WaveformUint32: Waveform<uint32>
ImageInt16: Image<int16>
ImageFloat: Image<float>
ImageComplexDouble: Image<complexdouble>
StreamItem: [Acquisition, WaveformUint32, ImageInt16, ImageFloat, ImageComplexDouble]
MyProtocol: !protocol
sequence:
data: !stream
items: StreamItem
Acquisition: !record
...
WaveformUint32: Waveform<uint32>
ImageInt16: Image<int16>
ImageFloat: Image<float>
ImageComplexDouble: Image<complexdouble>
StreamItem: [Acquisition, WaveformUint32, ImageInt16, ImageFloat, ImageComplexDouble]
MyProtocol: !protocol
sequence:
data: !stream
items: StreamItem
This change is valid because the old stream type, ImageFloat
, is still one of the possible stream types for MyProtocol.data
in the new version. Now, using the current version, we can read/write a variety of data types to/from the MyProtocol.data
stream.
When writing to the previous schema, however, a runtime error will occur if attempting to write a type other than ImageFloat
.
Default conversion
Some partially-compatible changes use default type conversions, for example:
- Converting between numbers and strings in C++ relies on the standard library numeric parsing utilities
- Converting floating point numbers to integers may
round
to the nearest whole number.
In the future, yardl will parse user-defined type conversions for each schema version.
Default zero values
In instances where a partially-compatible change may result in invalid values at runtime, yardl defaults to the "zero" value for a type, e.g. 0
for numbers, ""
for string, empty vectors, null Optional/Union, etc.
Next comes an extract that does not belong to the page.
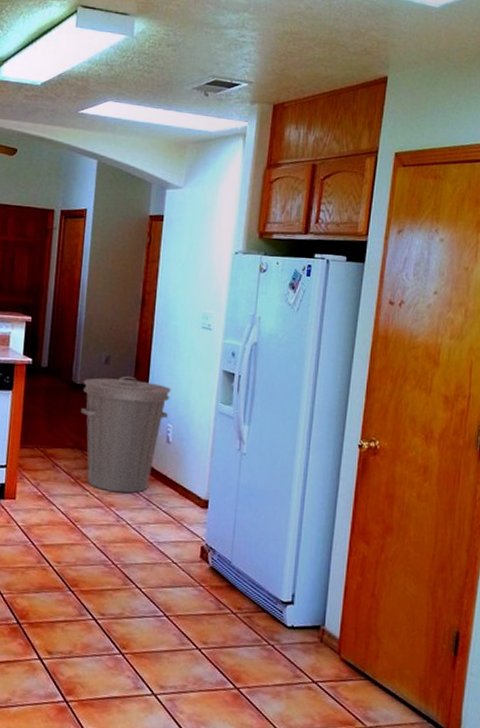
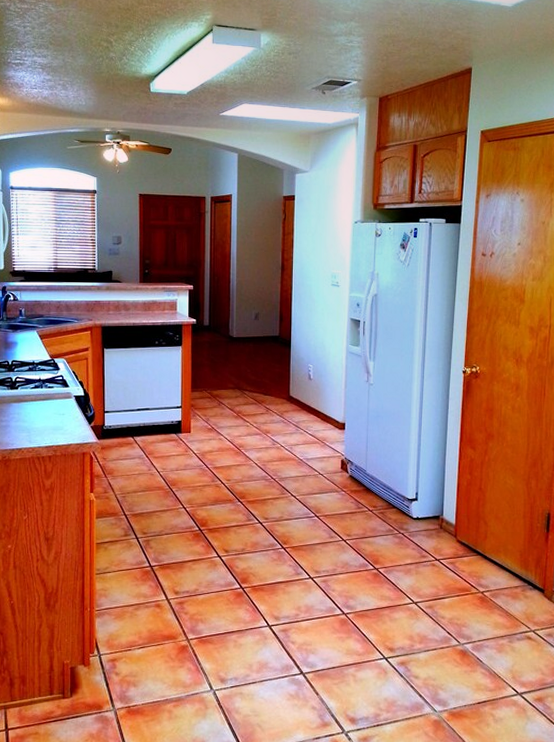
trash can: present [81,376,171,493] -> none [238,328,309,422]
Example: Making it Optional
Here we make a previously "required" description
field optional, signaling that MyProtocol
doesn't always have a "description".
Previous Version:
MyProtocol: !protocol
sequence:
description: string
MyProtocol: !protocol
sequence:
description: string
Latest Version:
MyProtocol: !protocol
sequence:
description: string?
MyProtocol: !protocol
sequence:
description: string?
Now, when description
is empty, its value is just null
, because its type is Optional string. To maintain compatibility with software using the older version of the schema, however, when description
is empty, yardl will write the empty string ""
.
Runtime errors
In instances where a partially-compatible change results in an invalid conversion at runtime, yardl may emit a runtime error, for example:
- Numeric overflow when converting between numbers
- Failure to convert a number to a string
- Incompatible union case detected (e.g. a union case that was removed in the current version of the schema)
Incompatible Changes
Changes for which yardl (currently) cannot generate valid code include:
- Removing or reordering any steps in a Protocol sequence
- Changing enum/flag definitions
- Changing a scalar type to a vector or array
- Changing the number of generic type parameters on a type definition
- Changing the type arguments to a generic type
Detecting these types of changes will cause yardl to emit one or more errors and stop.
In the future, yardl may support compatibility for a subset of the above changes.